On Jan 1st 1999 a new currency was officially born: the Euro. It was the result of the efforts of most members of the European Union aiming to create a single currency to foster growth in the area, be strong against market storms and cut down on banking costs. That day the exchange rate with respect to the 11 initial participating currencies was set in stone and the European Central Bank took control. For three years the Euro remained something untangible, but on Jan 1st 2002 actual coins and notes were circulated and the now obsolete national money retired.
I remember that day when we started to convert our money. Paying in Lira and getting back change in Euro was a little mess but also fun. Luckily enough the confusion only lasted for one month and then almost everybody was quickly up to speed doing math with the new coins. Due to the roundings and the psychological effect there’s been a period of hidden inflation, with prices rounded up but then our economy became stronger and the inflation was kept very low. People was able to get loans as low as 2.5% interest rate, something unheard of in this part of the world.

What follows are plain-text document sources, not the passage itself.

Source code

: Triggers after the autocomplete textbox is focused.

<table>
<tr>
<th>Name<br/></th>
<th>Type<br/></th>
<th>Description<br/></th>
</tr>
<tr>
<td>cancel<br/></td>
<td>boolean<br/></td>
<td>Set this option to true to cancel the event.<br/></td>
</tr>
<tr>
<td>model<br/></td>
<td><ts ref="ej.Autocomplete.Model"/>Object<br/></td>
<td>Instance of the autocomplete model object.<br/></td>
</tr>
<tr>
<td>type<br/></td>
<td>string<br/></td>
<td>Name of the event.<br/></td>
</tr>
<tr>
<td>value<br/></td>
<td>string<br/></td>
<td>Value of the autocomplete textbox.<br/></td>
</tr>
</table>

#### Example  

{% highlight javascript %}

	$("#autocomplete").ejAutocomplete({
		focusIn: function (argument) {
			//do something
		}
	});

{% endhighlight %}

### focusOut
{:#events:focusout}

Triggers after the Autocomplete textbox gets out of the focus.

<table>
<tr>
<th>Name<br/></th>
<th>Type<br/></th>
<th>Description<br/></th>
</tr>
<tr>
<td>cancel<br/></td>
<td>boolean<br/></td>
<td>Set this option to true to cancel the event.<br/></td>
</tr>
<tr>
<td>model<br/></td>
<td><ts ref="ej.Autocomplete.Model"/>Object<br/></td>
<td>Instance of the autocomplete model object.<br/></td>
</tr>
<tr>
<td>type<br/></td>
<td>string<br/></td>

Initially the Euro was weak, declining from $1.16 down to $0.82, but soon after that it started a slow but steady recovery that this year culminated in a peak at $1,60. Even during the current credit crunch crisis, our currency is stable. Nations like Sweden, Denmark and The United Kingdom chose to stay out of the game to maintain control over their own monetary policy but now they are changing their minds, as they see their currency plunge. The British Pound in particular is sinking quickly and almost down to parity. More countries, especially in the Eastern Europe are now trying to join the club and don’t forget the Euro is now popular even in New York. All in all we can certainly say the Euro delivered.
I’ve never been so happy to live in the Eurozone!